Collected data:
####

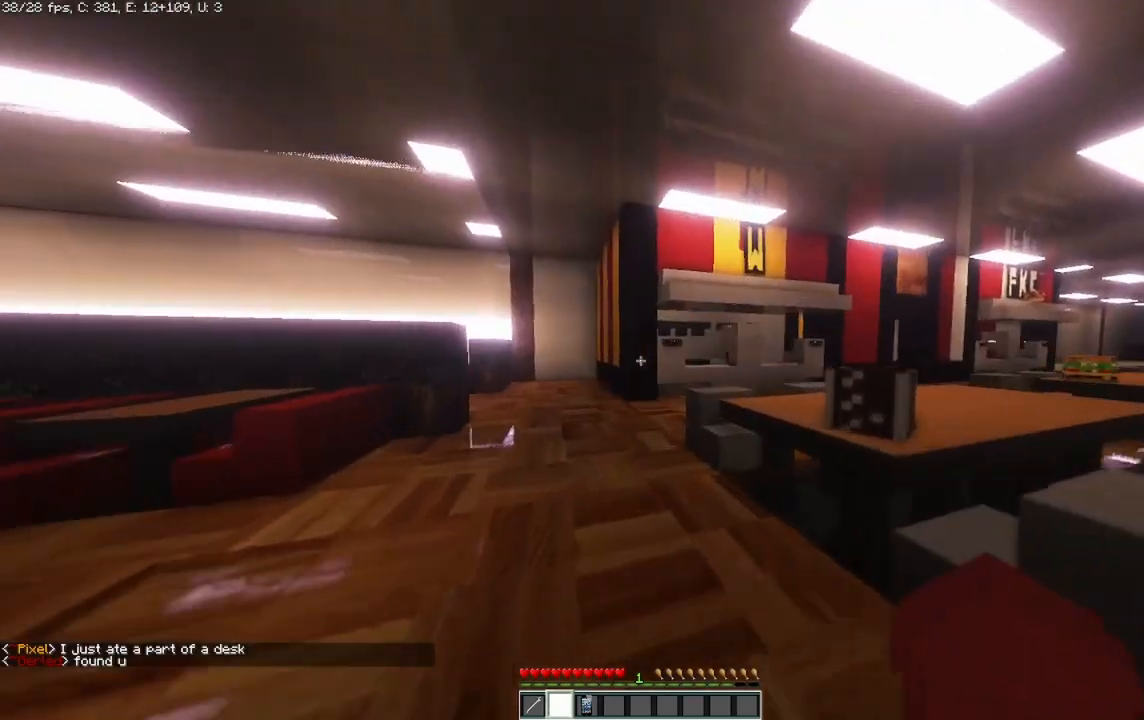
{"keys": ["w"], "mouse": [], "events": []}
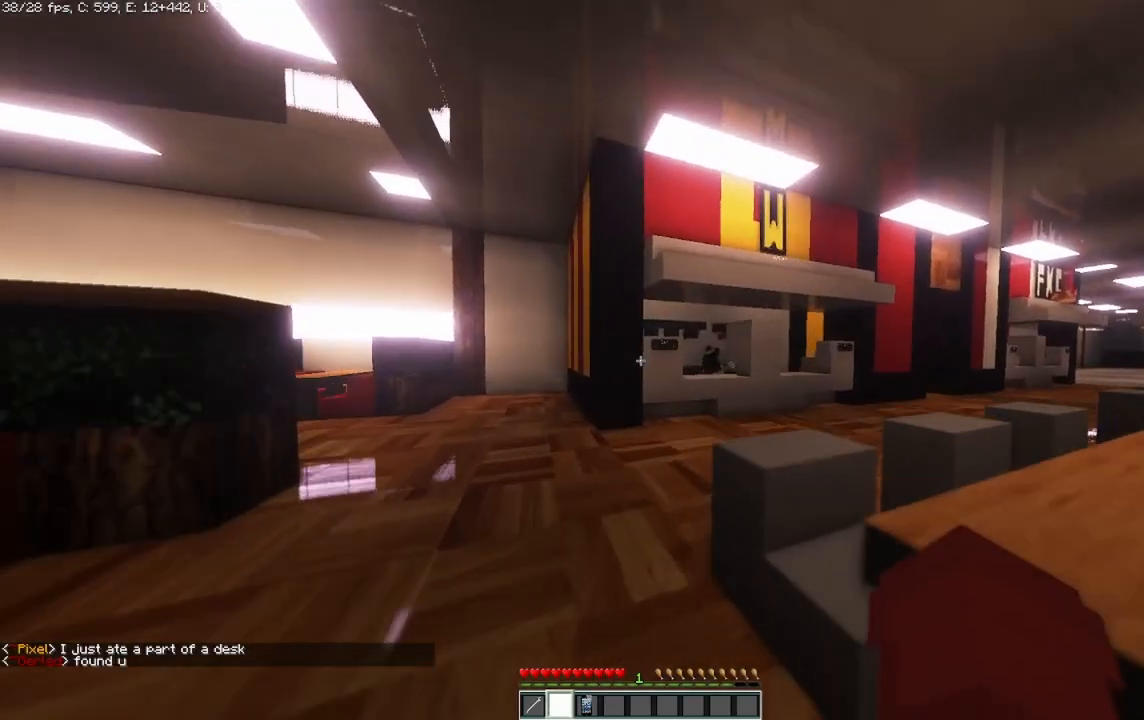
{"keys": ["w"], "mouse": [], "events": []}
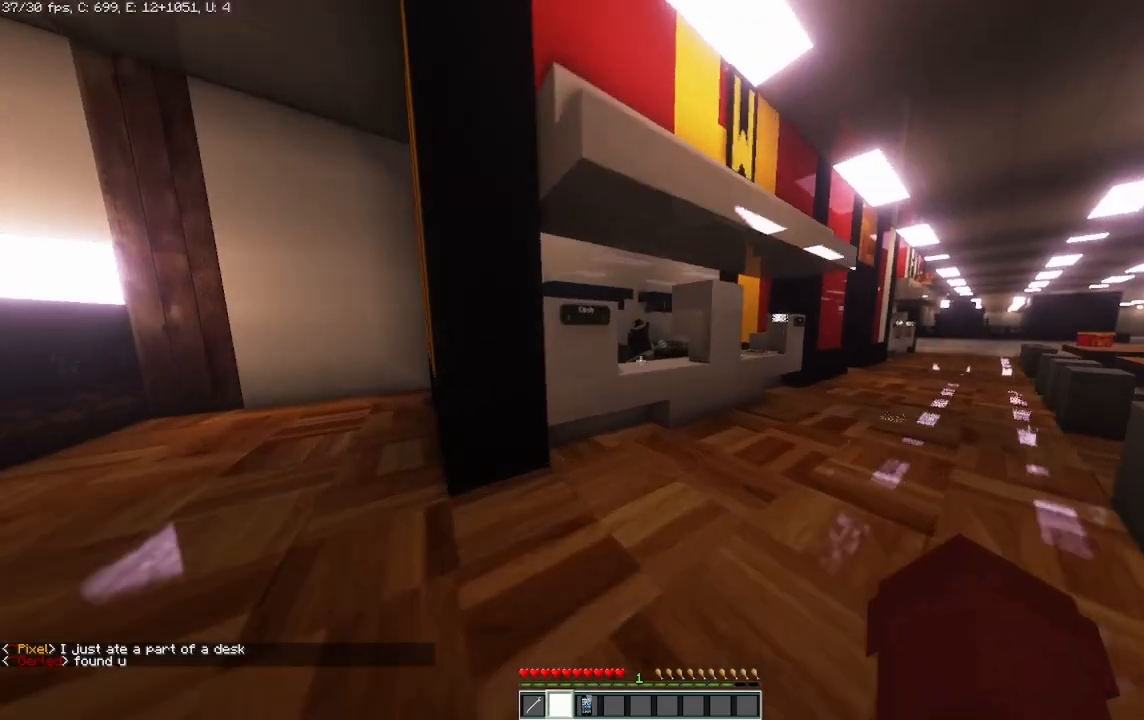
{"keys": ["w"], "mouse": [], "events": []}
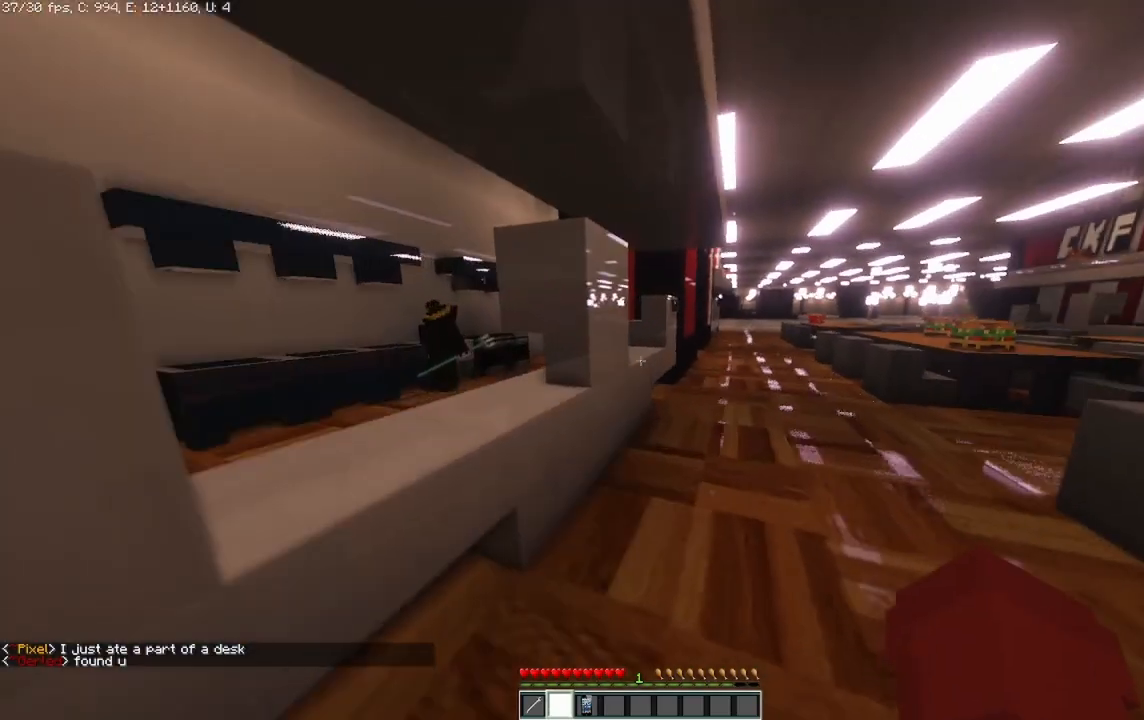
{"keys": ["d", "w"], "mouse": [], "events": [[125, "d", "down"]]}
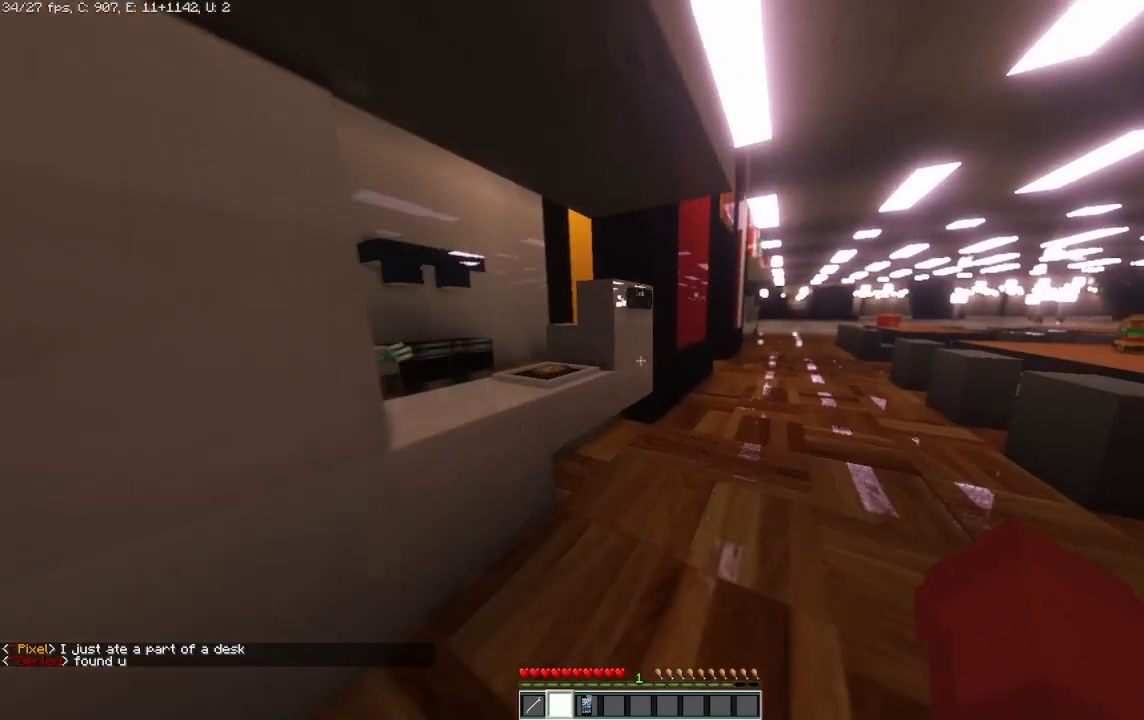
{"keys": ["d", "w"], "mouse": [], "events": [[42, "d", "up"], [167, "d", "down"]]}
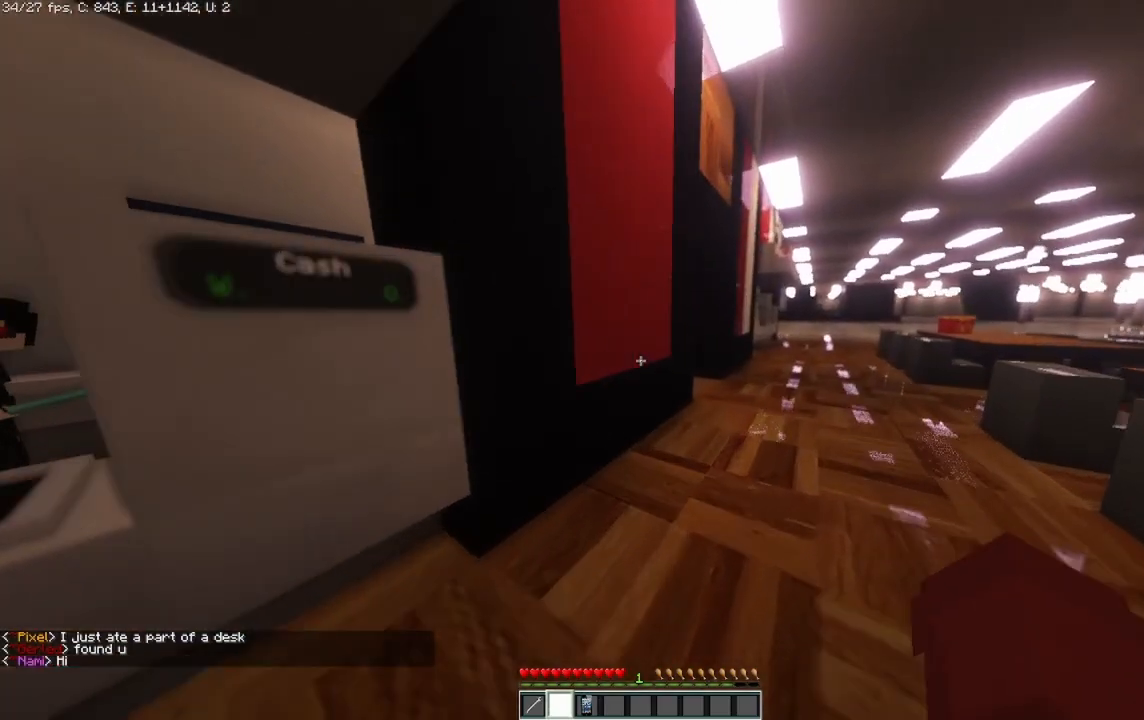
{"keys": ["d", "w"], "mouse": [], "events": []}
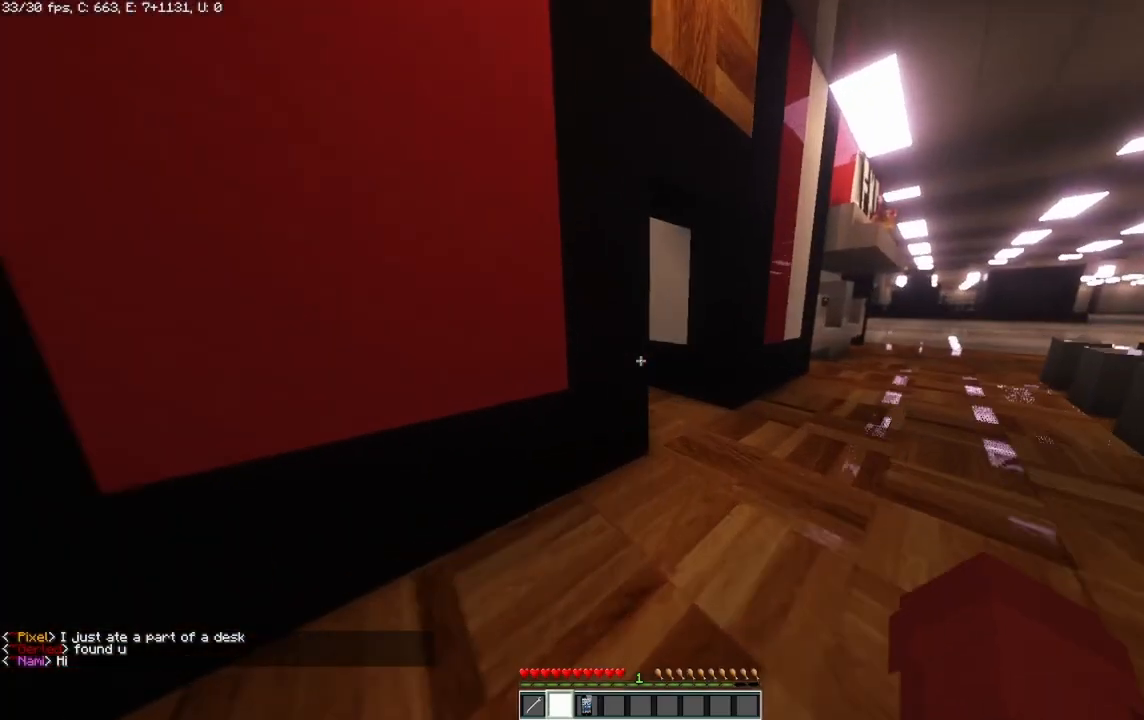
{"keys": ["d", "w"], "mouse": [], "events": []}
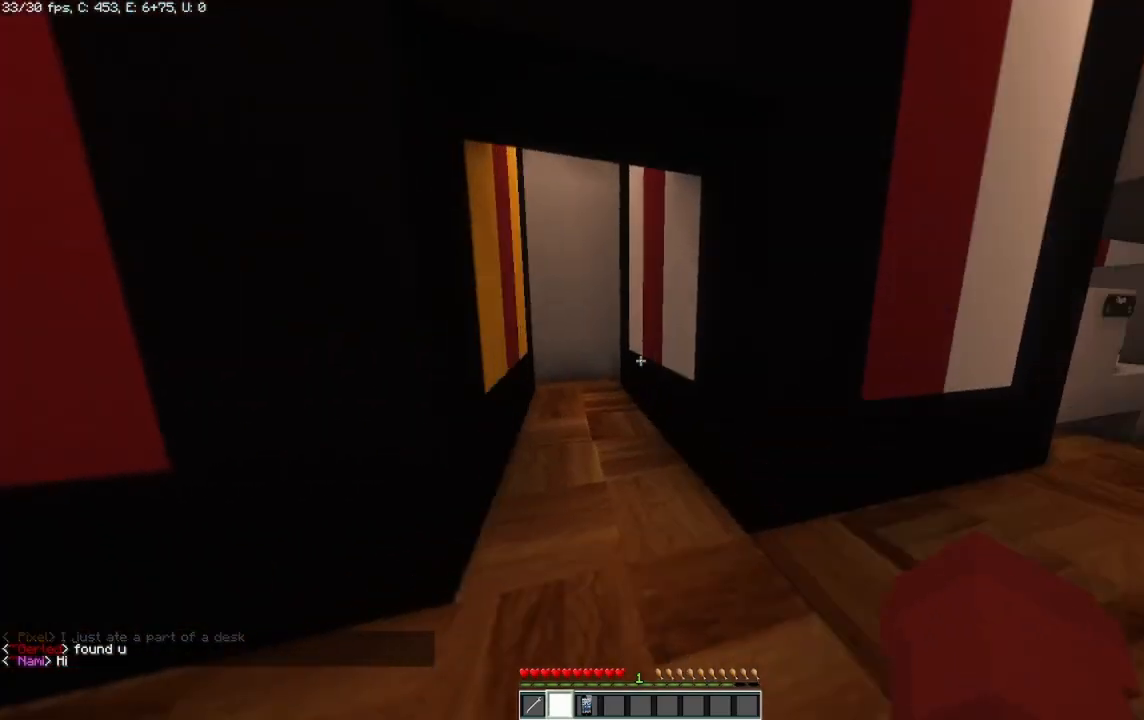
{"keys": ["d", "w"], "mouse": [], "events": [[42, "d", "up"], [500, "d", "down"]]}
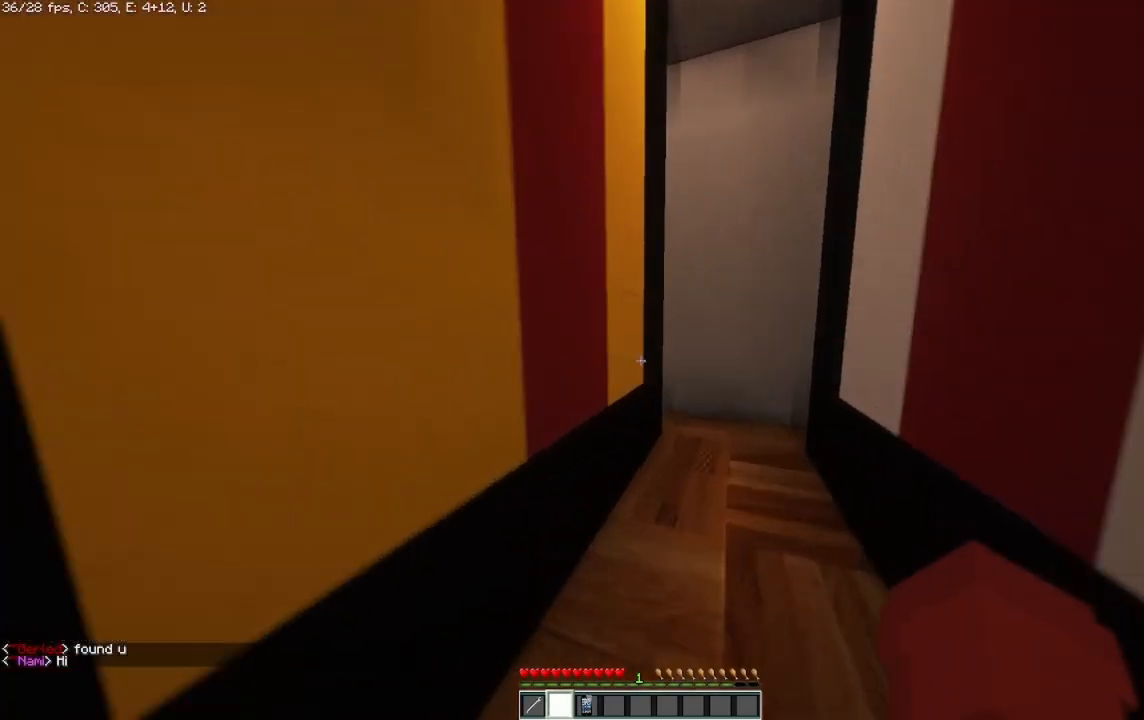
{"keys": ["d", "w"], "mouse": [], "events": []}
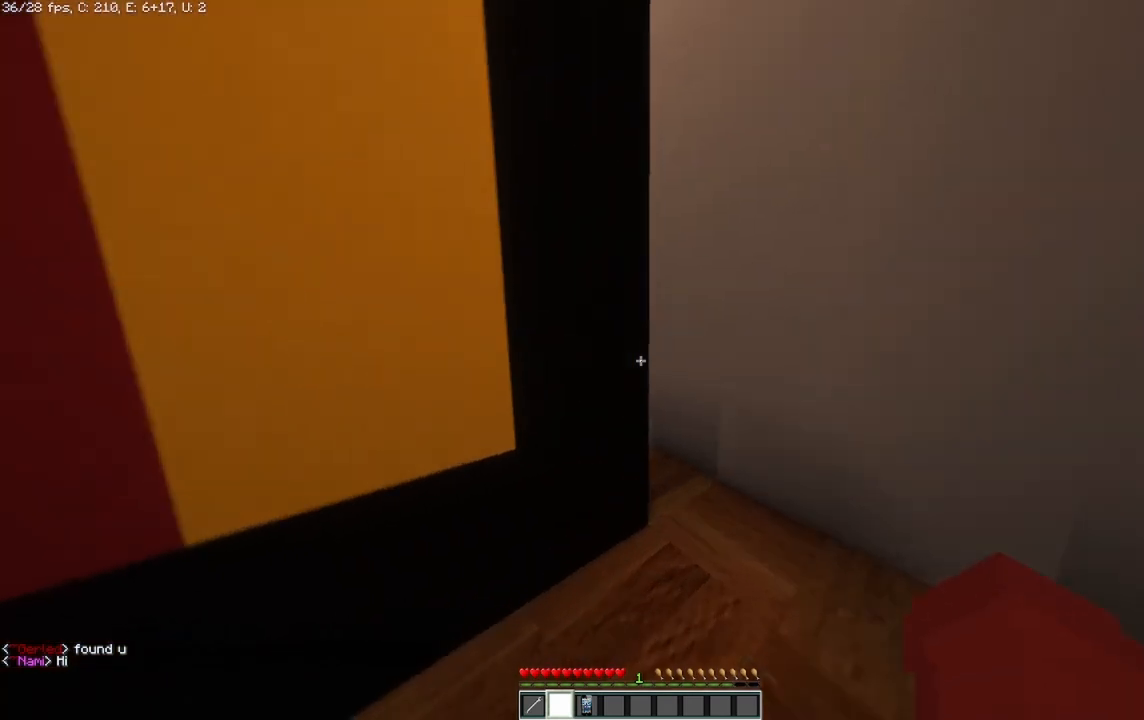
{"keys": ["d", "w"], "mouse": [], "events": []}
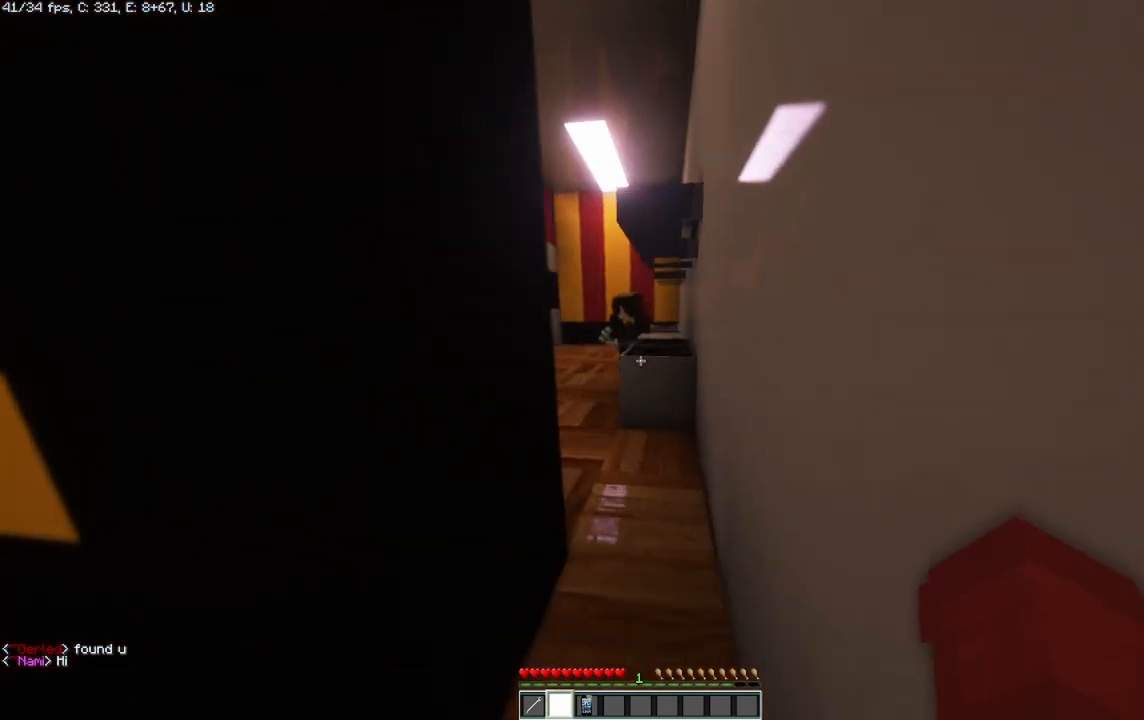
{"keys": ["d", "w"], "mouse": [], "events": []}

####

**Action item:**
For the word "down", count the lines of the data that contain it and report only the total.

**Result for this task:**
3